The ‘target’ design example that came up for auction at Charterhouse (25% buyer’s premium) in Sherborne, Dorset, on September 26 boasted all those attributes – helping to explain why it was hammered down at £5800, more than 10 times the top estimate, after a battle between phones, commission and online bidders. It sold to a phone buyer from the East Coast.
The station in question was Lyme Regis, also in Dorset, which was first opened by the Axminster & Lyme Regis Light Railway in 1903 to bring holidaymakers from the main line (at Axminster) but closed in 1965 under the Beeching axe when part of British Railways.
The building, however, was dismantled and reconstructed at Alresford, Hampshire, on the heritage Watercress Line.
No evidence of the original station now remains at the Lyme Regis site but memories of childhood holidays in the seaside town probably do. The medieval port of Lyme Regis became a very popular destination as a resort in the 18th century.
That holiday nostalgia appeal was also a factor when a later ‘totem’ station sign sold at Scottish auction house Lindsay Burns in May last year (ATG No 2544). Despite its grimy and battered condition, it still made £3900, heavily influenced by the fact it came from the disused, small station of Balloch Pier where steamers on Loch Lomond docked.
The Lyme Regis branch line became part of Southern Railway (established 1923), which used the distinctive green and white enamel ‘target’ design as seen in this example. They came in a range of sizes – to accommodate a longer station name for a start.
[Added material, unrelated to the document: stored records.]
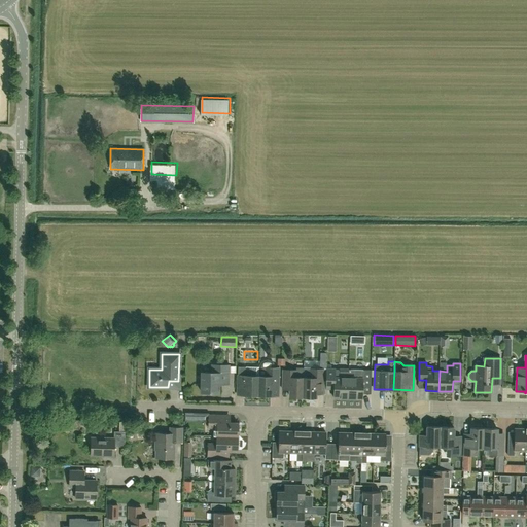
[(216,373),(202,372),(202,392),(203,392),(203,394),(209,394),(210,392),(218,393),(218,384),(221,382),(229,382),(229,365),(216,364),(216,373)]
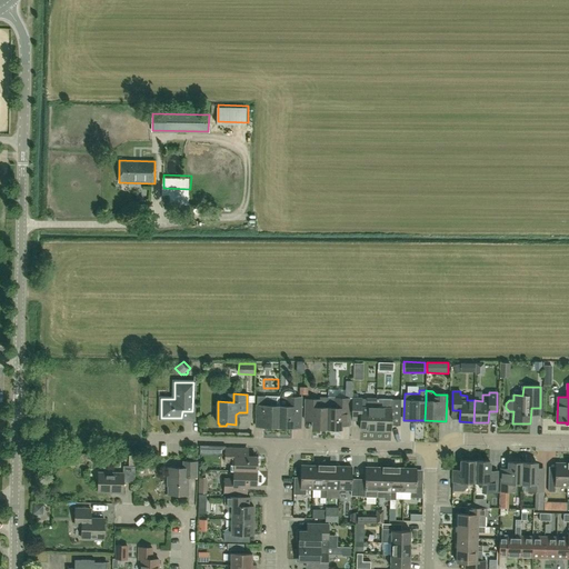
[(278,427),(279,397),(257,396),(256,427),(278,427)]
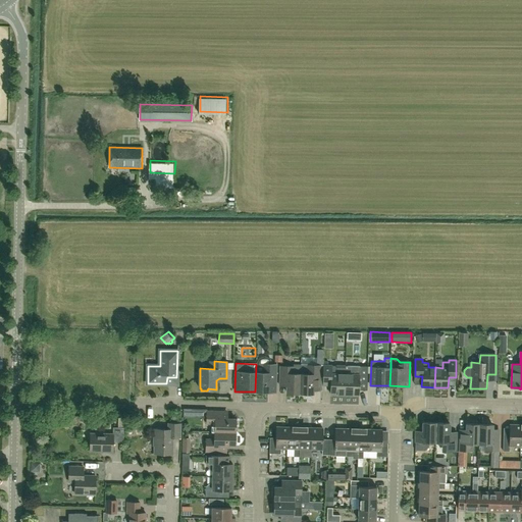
[(256,364),(255,392),(275,393),(276,364),(265,364),(263,367),(259,366),(256,364)]
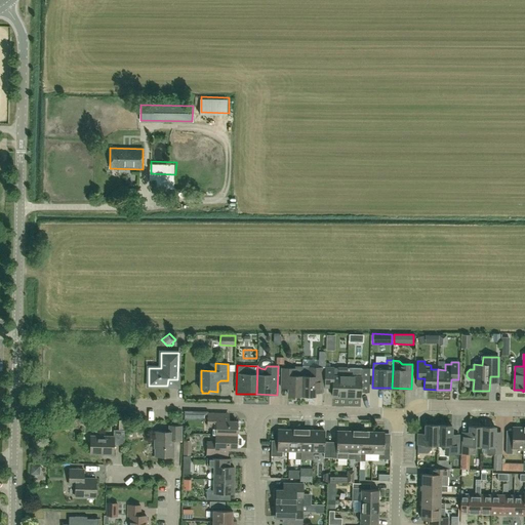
[(301,396),(303,367),(296,367),(296,368),(282,368),(281,388),(288,388),(288,395),(301,396)]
When British Railways nationalisation took place in 1948 the totem designs were introduced and most targets replaced in the early 1950s (although some survived for longer).
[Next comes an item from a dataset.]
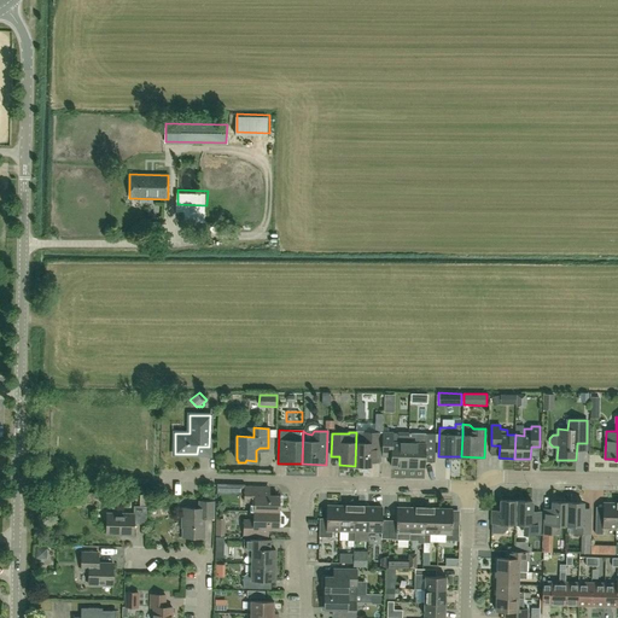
[(356,432),(355,466),(371,466),(371,453),(373,452),(379,452),(380,432),(356,432)]
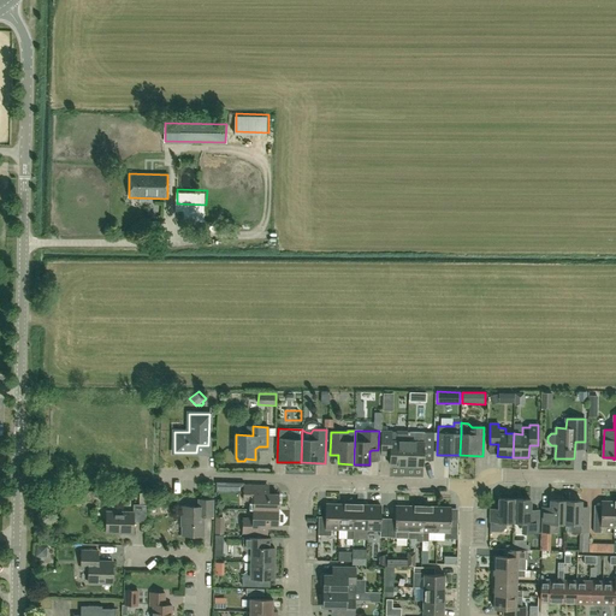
[(407,466),(408,442),(397,440),(397,431),(381,431),(380,455),(390,455),(390,465),(407,466)]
Signs from smaller stations, being obviously rarer, can also command a price premium.
Measuring 13in x 3ft (33 x 91.5cm), the sign’s condition was described as ‘generally good, a few chips to the edge’.
It was found in a clearance of a local property belonging to an avid railway enthusiast. Richard Bromell of Charterhouse said: “The owner had an art shop in Sherborne. He was the fourth generation to run it and nothing much had changed in 100 years.
“Now deceased, he was a keen railway enthusiast and we recycled a vast number of railway-related magazines. He also had a weekend house in Lyme Regis. We have sold about 150 lots from this estate.”